DOCUMENT TEXT:
■ ■ ■ ■

Jorge Ferrer (1968 - ) is a US-based Spanish psychologist and participatory thinker. He is best known for his work bridging participatory theory with transpersonal psychology, religious studies, integral education, and sexuality and intimate relationships. He is professor of psychology at California Institute of Integral Studies in San Francisco, where he served as chair of the department of East-West Psychology. 

The Four Centers of Spiritual Knowing

Our practice of the four centers of spiritual knowing is based on Ferrer’s research, and incorporation of it into the California Institute of Integral Studies graduate school supervised embodied spiritual inquiry practice.

Numerous energy systems work with the three centers, head, heart, and hara (gut). Jean Gebser, an academic and phenomenologist of consciousness, correlates the lower center in the body with the waist on down. He says this is the vital center associated with the earth and our unity with it. With Christianity’s emphasis on incarnation, we think it’s helpful to join with Gebser, Ferrer and others, to add a fourth center: the feet. The feet serve as an anchor point to material reality, grounding with the earth and moving into our incarnated embodiment.

■ ■ ■ ■

RAW RECORDS:
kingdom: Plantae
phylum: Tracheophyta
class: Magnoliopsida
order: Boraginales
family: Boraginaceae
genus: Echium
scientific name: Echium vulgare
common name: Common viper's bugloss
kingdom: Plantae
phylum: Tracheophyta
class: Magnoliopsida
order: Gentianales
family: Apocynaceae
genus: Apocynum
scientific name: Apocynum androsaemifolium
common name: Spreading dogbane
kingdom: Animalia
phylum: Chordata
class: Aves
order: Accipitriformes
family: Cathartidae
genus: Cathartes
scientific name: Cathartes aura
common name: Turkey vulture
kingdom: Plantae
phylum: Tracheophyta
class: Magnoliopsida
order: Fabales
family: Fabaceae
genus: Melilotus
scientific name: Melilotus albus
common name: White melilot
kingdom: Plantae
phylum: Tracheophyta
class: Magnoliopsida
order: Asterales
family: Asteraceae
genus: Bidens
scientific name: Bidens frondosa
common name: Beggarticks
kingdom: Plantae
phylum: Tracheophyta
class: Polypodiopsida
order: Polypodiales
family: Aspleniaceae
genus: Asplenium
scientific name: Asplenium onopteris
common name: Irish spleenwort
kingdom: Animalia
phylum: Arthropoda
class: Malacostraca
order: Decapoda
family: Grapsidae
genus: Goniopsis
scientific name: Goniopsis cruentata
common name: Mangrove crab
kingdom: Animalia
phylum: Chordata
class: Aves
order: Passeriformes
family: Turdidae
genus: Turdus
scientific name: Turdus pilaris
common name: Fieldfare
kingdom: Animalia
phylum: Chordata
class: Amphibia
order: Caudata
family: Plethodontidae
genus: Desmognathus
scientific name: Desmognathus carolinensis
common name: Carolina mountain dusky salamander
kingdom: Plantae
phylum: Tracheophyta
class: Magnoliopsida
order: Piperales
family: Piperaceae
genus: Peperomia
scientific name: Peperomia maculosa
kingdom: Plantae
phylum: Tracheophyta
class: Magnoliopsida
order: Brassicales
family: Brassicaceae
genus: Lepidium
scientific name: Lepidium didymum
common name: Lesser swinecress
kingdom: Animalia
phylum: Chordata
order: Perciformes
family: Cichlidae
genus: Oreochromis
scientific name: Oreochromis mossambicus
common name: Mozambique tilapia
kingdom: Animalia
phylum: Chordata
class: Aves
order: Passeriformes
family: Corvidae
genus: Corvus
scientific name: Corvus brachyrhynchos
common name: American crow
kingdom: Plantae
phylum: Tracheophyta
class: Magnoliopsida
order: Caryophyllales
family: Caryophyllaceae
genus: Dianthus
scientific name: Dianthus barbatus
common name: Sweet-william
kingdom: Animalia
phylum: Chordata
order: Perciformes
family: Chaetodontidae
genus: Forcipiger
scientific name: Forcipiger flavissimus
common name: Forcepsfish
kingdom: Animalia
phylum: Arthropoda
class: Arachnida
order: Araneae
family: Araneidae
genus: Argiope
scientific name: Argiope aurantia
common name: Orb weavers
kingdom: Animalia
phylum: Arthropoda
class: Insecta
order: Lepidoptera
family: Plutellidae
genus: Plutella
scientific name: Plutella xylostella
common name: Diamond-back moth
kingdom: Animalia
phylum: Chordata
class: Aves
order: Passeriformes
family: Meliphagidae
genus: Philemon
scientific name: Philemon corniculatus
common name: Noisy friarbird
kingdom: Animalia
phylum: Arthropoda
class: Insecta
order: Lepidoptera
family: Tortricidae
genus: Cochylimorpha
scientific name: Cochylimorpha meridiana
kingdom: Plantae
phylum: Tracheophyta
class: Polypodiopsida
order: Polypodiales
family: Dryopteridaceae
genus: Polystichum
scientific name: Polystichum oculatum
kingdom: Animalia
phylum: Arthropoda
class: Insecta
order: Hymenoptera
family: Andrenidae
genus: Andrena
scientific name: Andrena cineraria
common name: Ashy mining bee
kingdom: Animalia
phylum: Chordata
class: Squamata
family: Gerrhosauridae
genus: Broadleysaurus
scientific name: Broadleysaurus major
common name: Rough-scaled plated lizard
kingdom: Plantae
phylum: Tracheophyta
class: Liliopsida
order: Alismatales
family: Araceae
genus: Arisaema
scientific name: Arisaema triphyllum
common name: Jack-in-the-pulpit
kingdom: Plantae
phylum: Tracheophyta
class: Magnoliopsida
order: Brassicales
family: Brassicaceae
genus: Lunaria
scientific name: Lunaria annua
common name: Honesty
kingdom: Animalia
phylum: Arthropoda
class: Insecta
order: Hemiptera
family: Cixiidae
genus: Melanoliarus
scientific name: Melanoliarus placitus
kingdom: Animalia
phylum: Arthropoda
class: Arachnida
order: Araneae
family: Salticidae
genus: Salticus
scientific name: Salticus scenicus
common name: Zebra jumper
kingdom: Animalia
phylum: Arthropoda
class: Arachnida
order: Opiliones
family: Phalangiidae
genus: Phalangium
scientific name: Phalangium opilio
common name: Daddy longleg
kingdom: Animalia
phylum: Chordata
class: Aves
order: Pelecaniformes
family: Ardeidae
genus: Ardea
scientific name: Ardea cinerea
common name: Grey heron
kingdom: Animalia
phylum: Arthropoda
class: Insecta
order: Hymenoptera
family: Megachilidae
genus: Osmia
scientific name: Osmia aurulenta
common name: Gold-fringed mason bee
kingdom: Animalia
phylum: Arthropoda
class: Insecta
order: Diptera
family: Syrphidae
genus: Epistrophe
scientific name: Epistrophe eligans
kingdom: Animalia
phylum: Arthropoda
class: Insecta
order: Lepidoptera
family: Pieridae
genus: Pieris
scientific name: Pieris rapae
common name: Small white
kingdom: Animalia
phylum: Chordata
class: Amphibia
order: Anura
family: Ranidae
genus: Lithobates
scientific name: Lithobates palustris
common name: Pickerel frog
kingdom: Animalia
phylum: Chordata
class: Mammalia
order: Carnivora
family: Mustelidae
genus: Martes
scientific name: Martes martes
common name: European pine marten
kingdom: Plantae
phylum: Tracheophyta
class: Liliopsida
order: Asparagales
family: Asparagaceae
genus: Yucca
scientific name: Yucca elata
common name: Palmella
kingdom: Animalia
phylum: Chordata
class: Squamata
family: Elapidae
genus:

■ ■ ■ ■

GIVEN TASK 1:
According to the Jorge Ferrer passage, which department did Ferrer chair at the California Institute of Integral Studies?
GIVEN TASK 2:
Reproduce the Jorge Ferrer passage starting with "Jorge Ferrer (1968" and going on through "spiritual inquiry practice.", substituting "Berkeley" for "San Francisco".
Work only from the Jorge Ferrer passage.

FINAL RESULT 1:
He chaired the department of East-West Psychology.

FINAL RESULT 2:
Jorge Ferrer (1968 - ) is a US-based Spanish psychologist and participatory thinker. He is best known for his work bridging participatory theory with transpersonal psychology, religious studies, integral education, and sexuality and intimate relationships. He is professor of psychology at California Institute of Integral Studies in Berkeley, where he served as chair of the department of East-West Psychology. 

The Four Centers of Spiritual Knowing

Our practice of the four centers of spiritual knowing is based on Ferrer’s research, and incorporation of it into the California Institute of Integral Studies graduate school supervised embodied spiritual inquiry practice.